Changing a fairly new Consent Order

My ex wife and I recently settled custody in mediation after her being unwilling to do so for over two years now. The new consent order has been in place for less than two months and she has already been caught not abiding by the terms in the order on three occasions and has possibly not followed it more than that but I have no proof of the other times. If the things she were doing were small, unimportant matters I would not care, but she she is breaking the order in big ways. Example of her refusal to follow the order: Included in the order is first right of refusal when the other parent needs overnight care for the child. Last week she went to NY and I was keeping my son for the weekend. I normally return him to her care on Sunday evenings. Her parents picked my son up instead of her and he ended up staying the night with them because her plane didn’t get in until 8:00 and it was past his bedtime. This wasn’t something that came up at the last minute, her trip had been planned for months and I tried to get her to tell me when her plane was coming in so he could stay with me and us follow the court order. Again this weekend my son has been with me and she is traveling. She didn’t tell me she was traveling beforehand though. I picked up my son on Thursday night and on Friday morning she sent an email simply stating she would be unavailable thru Sunday and if there were any emergencies with our son then I needed to contact her parents instead of her. I had no reason to believe from that email that she would not be present on Sunday for the exchange. Her parents were the ones who came to pick him up and I got out of the car and simply asked her father if she was back in town yet. He began yelling at me in front of my three year old saying he did not have to answer my questions and he didnt’ know when she was coming back. I explained that if she was not going to be back in town tonight or if they had planned on him staying with them instead of his mother that this was unacceptable and the order in place states she has to offer me first right of refusal.

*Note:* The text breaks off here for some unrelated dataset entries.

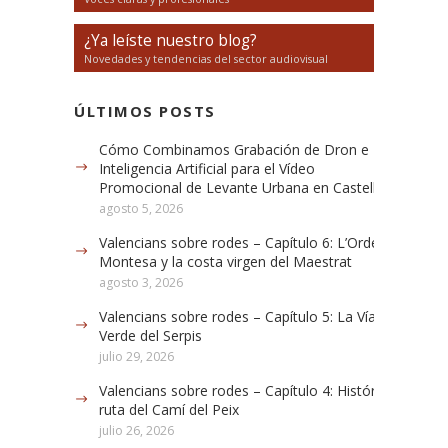
¿Ya leíste nuestro blog?
Novedades y tendencias del sector audiovisual
ÚLTIMOS POSTS
Cómo Combinamos Grabación de Dron e
Inteligencia Artificial para el Vídeo
Promocional de Levante Urbana en Castellón
agosto 5, 2026
Valencians sobre rodes – Capítulo 6: L’Orde de
Montesa y la costa virgen del Maestrat
agosto 3, 2026
Valencians sobre rodes – Capítulo 5: La Vía
Verde del Serpis
julio 29, 2026
Valencians sobre rodes – Capítulo 4: Histórica
ruta del Camí del Peix
julio 26, 2026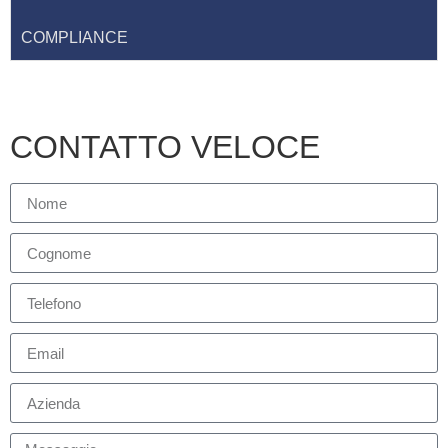
COMPLIANCE
CONTATTO VELOCE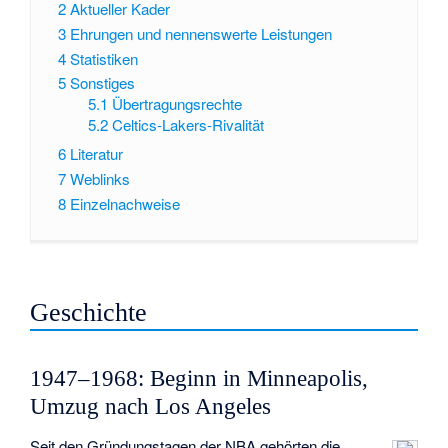
2
Aktueller Kader
3
Ehrungen und nennenswerte Leistungen
4
Statistiken
5
Sonstiges
5.1
Übertragungsrechte
5.2
Celtics-Lakers-Rivalität
6
Literatur
7
Weblinks
8
Einzelnachweise
Geschichte
1947–1968: Beginn in Minneapolis,
Umzug nach Los Angeles
Seit den Gründungstagen der NBA gehörten die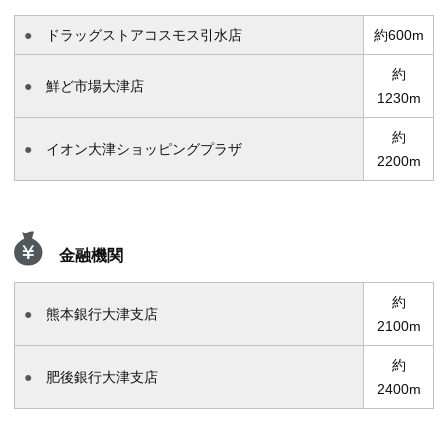
ドラッグストアコスモス引水店
約600m
約
鮮ど市場大津店
1230m
約
イオン大津ショッピングプラザ
2200m
金融機関
約
熊本銀行大津支店
2100m
約
肥後銀行大津支店
2400m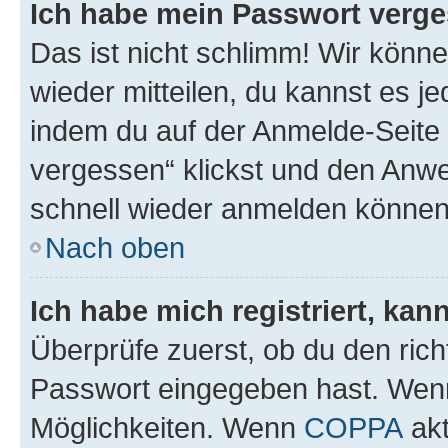
Ich habe mein Passwort verge
Das ist nicht schlimm! Wir könne
wieder mitteilen, du kannst es 
indem du auf der Anmelde-Seite
vergessen“ klickst und den Anwei
schnell wieder anmelden können
Nach oben
Ich habe mich registriert, ka
Überprüfe zuerst, ob du den ric
Passwort eingegeben hast. Wenn
Möglichkeiten. Wenn
COPPA
akt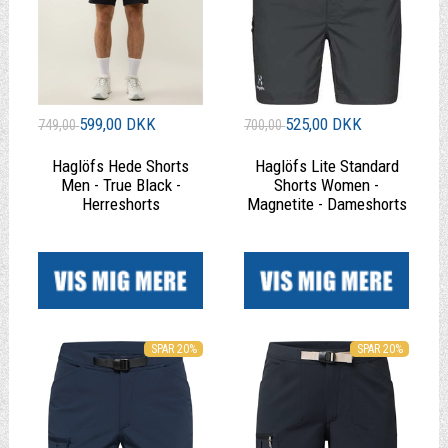
599,00 DKK
525,00 DKK
749,00
700,00
Haglöfs Hede Shorts
Haglöfs Lite Standard
Men - True Black -
Shorts Women -
Herreshorts
Magnetite - Dameshorts
|
|
SPAR 20%
SPAR 20%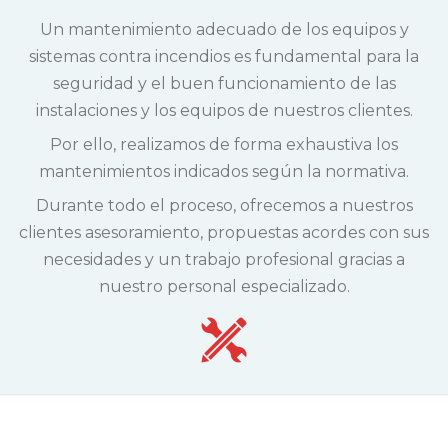
Un mantenimiento adecuado de los equipos y
sistemas contra incendios es fundamental para la
seguridad y el buen funcionamiento de las
instalaciones y los equipos de nuestros clientes.
Por ello, realizamos de forma exhaustiva los
mantenimientos indicados según la normativa.
Durante todo el proceso, ofrecemos a nuestros
clientes asesoramiento, propuestas acordes con sus
necesidades y un trabajo profesional gracias a
nuestro personal especializado.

He said no she doesn’t and if you don’t give him to me right now I’m calling the cops. I said ok call them. When the police officer arrived, he confirmed everything I had said and told me I could leave with my son.
Also, my son is living with my ex’s parents Tuesday morning thru Thursday evening every week. Before the consent order was signed she was living with her parents so she saw him in the evenings but now he is simply living with them during the week. We had discussed this a little during mediation, but I was under the impression this would be only during the school year and not continue during the summer. I recently found out that she plans on keeping this up all summer long. Since the first right of refusal is included in the court order and she has not discussed this with me at all, she will be breaking the court order if she does this.
I said all that to ask this simple question… What can I do? My son has turned into a completely different child since all of this has happened. He was always a happy go lucky kid and now he is a ball of anxiety and constantly crying during exchanges, especially when his grandparents pick him up saying he doesn’t want to go with them. I have no idea what to do since the consent order is less than three months old. Since she is already breaking it on a regular basis is there a way that I can file for a TPA or some sort of Emergency Custody? I also want to file for Full Custody. My home environment is much more stable than hers and I felt before that if we could come to an agreement it would be best, but I can see now that this is NOT what is best for my son.

Thanks for any help you can give!

If she isn’t abiding by the order then take her to court for contempt.

Will that result in a possible change in the Consent Order? Or will that simply get her “reprimanded” for not complying? I’m looking to change the order since she has no intention of following it.